Not a company but the academic standard for soccer video analysis. SoccerNet provides large-scale annotated datasets and runs annual challenges for action spotting, player tracking, camera calibration, and game state reconstruction.

Their calibration challenge has produced the best open-source approaches for broadcast camera estimation. Unfortunately, the winning models aren't packaged as easy-to-use libraries — they're research code with complex dependencies. Integrating SoccerNet calibration would be the single biggest improvement to our pipeline.

Our Pipeline vs.

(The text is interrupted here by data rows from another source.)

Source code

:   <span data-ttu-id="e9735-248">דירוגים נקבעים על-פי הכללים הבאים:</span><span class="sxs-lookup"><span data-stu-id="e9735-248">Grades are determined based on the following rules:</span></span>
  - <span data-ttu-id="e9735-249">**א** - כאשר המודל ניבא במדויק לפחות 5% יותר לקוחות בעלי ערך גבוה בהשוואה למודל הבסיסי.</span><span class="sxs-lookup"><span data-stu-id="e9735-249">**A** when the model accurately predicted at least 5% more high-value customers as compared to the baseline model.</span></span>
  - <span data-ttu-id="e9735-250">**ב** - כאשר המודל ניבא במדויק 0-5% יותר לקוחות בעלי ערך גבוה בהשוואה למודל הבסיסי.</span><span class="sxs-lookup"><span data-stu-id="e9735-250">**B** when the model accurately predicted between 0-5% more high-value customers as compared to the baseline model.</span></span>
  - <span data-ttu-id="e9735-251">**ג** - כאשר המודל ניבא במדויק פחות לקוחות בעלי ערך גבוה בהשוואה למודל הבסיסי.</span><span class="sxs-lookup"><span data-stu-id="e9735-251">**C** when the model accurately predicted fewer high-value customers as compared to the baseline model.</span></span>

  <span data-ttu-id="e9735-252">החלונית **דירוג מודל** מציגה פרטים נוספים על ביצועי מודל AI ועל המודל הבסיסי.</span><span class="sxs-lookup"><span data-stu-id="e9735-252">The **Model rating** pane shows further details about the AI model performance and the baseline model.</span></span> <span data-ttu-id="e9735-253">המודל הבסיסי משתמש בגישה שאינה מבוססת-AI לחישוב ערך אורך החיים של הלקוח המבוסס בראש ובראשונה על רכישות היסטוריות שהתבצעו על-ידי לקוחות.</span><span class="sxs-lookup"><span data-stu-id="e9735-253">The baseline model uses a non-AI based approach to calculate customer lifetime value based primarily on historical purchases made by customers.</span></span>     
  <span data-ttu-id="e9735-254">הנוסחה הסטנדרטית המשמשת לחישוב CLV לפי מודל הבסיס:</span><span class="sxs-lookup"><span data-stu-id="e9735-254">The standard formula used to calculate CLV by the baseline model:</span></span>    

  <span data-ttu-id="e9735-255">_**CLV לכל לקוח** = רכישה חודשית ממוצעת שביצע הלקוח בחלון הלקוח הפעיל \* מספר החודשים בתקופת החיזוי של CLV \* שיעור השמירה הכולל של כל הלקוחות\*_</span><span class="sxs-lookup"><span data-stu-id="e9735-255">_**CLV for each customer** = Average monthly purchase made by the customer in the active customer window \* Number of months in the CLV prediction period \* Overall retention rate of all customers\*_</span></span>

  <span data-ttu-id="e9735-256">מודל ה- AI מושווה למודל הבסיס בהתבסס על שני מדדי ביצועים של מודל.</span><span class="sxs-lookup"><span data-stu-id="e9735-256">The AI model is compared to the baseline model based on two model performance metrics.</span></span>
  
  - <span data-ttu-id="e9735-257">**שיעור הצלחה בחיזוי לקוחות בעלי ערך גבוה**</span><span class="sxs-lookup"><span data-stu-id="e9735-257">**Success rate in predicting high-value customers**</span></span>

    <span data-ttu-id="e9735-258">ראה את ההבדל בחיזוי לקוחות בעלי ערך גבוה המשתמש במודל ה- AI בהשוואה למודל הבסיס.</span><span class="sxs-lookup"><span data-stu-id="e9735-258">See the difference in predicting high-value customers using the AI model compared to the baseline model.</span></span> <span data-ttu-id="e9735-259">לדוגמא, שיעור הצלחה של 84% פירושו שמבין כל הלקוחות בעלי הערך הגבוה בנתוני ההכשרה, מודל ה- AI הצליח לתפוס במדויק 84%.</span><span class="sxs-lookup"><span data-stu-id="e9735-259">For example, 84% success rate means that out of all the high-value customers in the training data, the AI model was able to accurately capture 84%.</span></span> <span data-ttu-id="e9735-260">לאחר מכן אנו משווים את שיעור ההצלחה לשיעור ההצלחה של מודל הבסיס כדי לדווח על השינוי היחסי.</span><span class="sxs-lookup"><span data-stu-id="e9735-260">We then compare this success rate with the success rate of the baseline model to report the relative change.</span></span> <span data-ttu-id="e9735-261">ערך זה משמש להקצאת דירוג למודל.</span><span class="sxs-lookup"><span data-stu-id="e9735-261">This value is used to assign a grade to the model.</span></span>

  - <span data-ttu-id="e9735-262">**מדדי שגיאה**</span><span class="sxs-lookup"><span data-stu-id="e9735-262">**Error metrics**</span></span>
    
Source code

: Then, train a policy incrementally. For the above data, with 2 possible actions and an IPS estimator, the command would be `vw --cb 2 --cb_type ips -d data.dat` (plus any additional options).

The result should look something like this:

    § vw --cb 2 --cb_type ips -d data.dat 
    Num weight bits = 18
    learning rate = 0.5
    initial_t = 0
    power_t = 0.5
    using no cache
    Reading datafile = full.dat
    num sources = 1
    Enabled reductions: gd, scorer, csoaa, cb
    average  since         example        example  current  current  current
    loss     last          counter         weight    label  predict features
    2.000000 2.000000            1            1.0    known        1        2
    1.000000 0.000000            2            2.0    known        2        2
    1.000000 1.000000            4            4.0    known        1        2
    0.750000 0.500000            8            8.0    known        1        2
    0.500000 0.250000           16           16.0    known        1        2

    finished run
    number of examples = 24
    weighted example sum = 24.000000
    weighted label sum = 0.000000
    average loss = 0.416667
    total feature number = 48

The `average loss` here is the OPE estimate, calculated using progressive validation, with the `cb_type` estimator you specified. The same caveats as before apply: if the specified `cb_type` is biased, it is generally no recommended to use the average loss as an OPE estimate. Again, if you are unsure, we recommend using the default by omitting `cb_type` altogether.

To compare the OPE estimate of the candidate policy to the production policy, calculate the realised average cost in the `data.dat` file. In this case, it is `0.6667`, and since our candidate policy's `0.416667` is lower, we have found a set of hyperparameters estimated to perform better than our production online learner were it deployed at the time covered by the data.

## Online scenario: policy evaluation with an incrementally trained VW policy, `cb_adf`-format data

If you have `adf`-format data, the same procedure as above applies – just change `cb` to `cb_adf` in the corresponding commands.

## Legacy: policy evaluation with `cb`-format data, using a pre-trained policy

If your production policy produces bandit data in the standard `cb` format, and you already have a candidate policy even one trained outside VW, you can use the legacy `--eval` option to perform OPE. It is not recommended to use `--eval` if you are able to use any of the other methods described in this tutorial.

The Pros — Side by Side
ComponentOur PipelineProfessional Systems
CamerasSingle broadcast feed8–12 dedicated stadium cameras (Hawk-Eye) or broadcast + proprietary ML (SkillCorner)
CalibrationAmateur keypoint model + ORB propagationPre-surveyed camera positions (Hawk-Eye) or learned camera parameter regression (SkillCorner)
DetectionCOCO YOLOv8x (general-purpose)Custom models trained on millions of labelled sports frames
Team IDNoneJersey colour segmentation, number recognition, re-ID networks
Ball trackingFrame-by-frame YOLO detectionTemporal models, trajectory prediction, multi-camera triangulation
Accuracy~5–15m position error (estimated)<10cm (Hawk-Eye), ~1m (SkillCorner broadcast)
Camera cutsBreaks everythingDetected automatically, tracks bridged across cuts
Cost~$0.02 per video (Modal GPU seconds)$50K–$500K per season per competition
Technical Stack
Infrastructure
  • • Modal.com — serverless GPU (T4)
  • • FastAPI — endpoint wrapped by Modal
  • • Next.js API route — frontend proxy
Models & Libraries
  • • YOLOv8x — detection (Ultralytics, COCO)
  • • ByteTrack — tracking (via supervision)
  • • Soccana_Keypoint — pitch keypoints (HuggingFace)
  • • OpenCV ORB — homography propagation
What would I change if starting over?

The biggest improvement would be replacing the Soccana keypoint model with a proper camera calibration system — either SoccerNet's calibration approach (which regresses camera parameters directly) or training a custom keypoint detector on the SoccerNet keypoint dataset. The detection and tracking stages are already solid; calibration is where the quality ceiling is.